— WHAT THE TASK ASKS —
From the entries that follow, copy each line containing the word "pitch".

— DATASET EXCERPTS —

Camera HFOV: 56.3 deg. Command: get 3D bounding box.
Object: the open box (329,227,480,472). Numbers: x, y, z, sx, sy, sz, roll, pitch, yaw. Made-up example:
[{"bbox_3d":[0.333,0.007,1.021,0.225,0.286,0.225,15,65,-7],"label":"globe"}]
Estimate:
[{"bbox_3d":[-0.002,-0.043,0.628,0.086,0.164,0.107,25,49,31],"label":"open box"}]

==

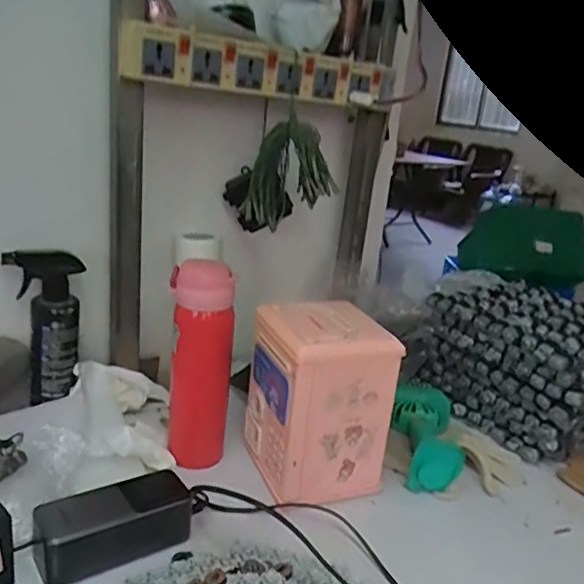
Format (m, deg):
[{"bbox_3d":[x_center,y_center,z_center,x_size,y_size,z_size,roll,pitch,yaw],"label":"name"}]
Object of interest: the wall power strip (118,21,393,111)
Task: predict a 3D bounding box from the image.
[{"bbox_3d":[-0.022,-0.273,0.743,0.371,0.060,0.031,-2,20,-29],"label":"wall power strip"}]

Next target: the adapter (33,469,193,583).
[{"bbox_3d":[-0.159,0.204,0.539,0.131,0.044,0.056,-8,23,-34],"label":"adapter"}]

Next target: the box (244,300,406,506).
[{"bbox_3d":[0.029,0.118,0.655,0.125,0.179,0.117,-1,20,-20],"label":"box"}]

— TASK RESPONSE —
Object: the open box (329,227,480,472). Numbers: x, y, z, sx, sy, sz, roll, pitch, yaw. Made-up example:
[{"bbox_3d":[x_center,y_center,z_center,x_size,y_size,z_size,roll,pitch,yaw],"label":"name"}]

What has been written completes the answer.